I’m not entirely sure how I first knew about The Woman Who Smashed Codes, by Jason Fagone, but it’s been on a list of “books to read” on my phone for a few years. I know I received my copy after putting it on a Christmas wish list one year and was pleased to open the book from a festive package that holiday season.
I completed reading and reviewing The Bluest Eye earlier this month and wanted a swift return to my genre comfort zone of historical nonfiction/biographies. In perusing my stacks of not-yet-read books I was excited to find this one.
This hefty (in a good way) book provides an in-depth look at the career of Elizebeth Smith Friedman, a civilian patriot who over the course of 30 years lent her specific and unique skills of codebreaking to defend against American enemies. I say hefty because the book was dense in terms of both historical details and cryptography context. At times I felt as though I was reading an entry level textbook for a course on how to solve ciphers; at others, a spy novel.
Soon after completing her education in Greek and English literature from Hillsdale College in 1916, Elizebeth was a bit unceremoniously swept up by an eccentric millionaire, George Fabyan, to work on identifying Shakespearean ciphers at his community estate, Riverbank, in Geneva, Illinois, just about a year before America entered World War I. If that set of details isn’t quite interesting enough, the majority of the book focuses on her relationship with her husband, William Friedman, whom she met at Riverbank and with whom she developed her ability to analyze cryptograms. The Friedmans spent much of their careers working to develop the science of cryptography before being assigned to separate, yet equally top secret government projects. William was part of the American team that solved the German Enigma machine around the same time the British at Bletchley Park found the key (an accomplishment made widely famous by Benedict Cumberbatch’s portrayal of Alan Turing in The Imitation Game). Elizebeth spent years cracking the codes of rum runners and gangsters before turning her attention to defeating the Nazi spy network in South America.
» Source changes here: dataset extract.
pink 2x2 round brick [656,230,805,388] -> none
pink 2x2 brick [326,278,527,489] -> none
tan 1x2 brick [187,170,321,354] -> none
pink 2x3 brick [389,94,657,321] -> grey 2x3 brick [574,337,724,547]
In the present age of occasionally aggressive pushes for women empowerment, the tales told in The Woman Who Smashed Codes sounded extremely archaic, so it was important to recognize and appreciate the vast improvements to work culture, pay parity, social opportunities and patriarchal expectations that have occurred in the past 75 years as I read the book. At the time, Elizebeth Friedman’s expertise in her field was so valuable that the government (full of men) had no choice but to continue to keep her on its payroll in order to make critical advancements in securing a safer future for the country even though she was given ridiculously low pay in comparison, few opportunities of promotion and was repeatedly undervalued by many of the men for whom she worked.
Change to large-scale agencies and organizations is often painfully slow, so it was no surprise to me that Elizebeth quit working multiple times to pursue what she felt was expected of a woman – homemaking and child-rearing. However, even in the matters of the home I was encouraged by the ways that the Friedmans treated each other as equals. Breaking many social norms of the time, Elizebeth found joy and fulfillment both through her career and for caring for her family. From what the author Jason Fagone describes, Elizebeth never felt restricted or oppressed by the ambition or success of her husband, but was rather encouraged by him to pursue her own. I doubt that she ever doubted her abilities or contributions and was probably diminished only by the limitations of what was offered by society at the time.
Fagone was obviously intentional in bragging on behalf of an extraordinary woman who was so much more notable for how little she thought to tell of her work. Even as an old woman, reflecting back on a career that provided the foundations for modern intelligence agencies, Elizebeth apparently made light of how she and William pioneered the science of breaking codes, calling herself a “has-been” and presuming that the audience would feel cheated by listening to stories of famous code-breaking cases she led.
Overall, I really enjoyed The Woman Who Smashed Codes. It was written in a way that kept me engaged and interested in the stories, but had enough meat to its content that I didn’t want to just burn through the pages. Fagone is a great storyteller and seemed bent on telling Elizebeth’s story to honor her name, her work and the legacy she left on American intelligence and for women in the workplace. It was an admirable cause to celebrate an admirable woman!
This book may be for you if you also like: Elizebeth Friedman; women empowerment; stories from World War II; cryptology; codebreaking; biographies; Geneva, Illinois; history of the National Security Agency (NSA) or Federal Bureau of Investigations (FBI); J. Edgar Hoover; enigmas (the machines or the puzzles); Bletchley Park; Alan Turing; The Imitation Game (film, 2014); intelligence agencies; spy thrillers; nonfiction; National Treasure (film, 2004); Allied victories; long-lasting love stories; good writing.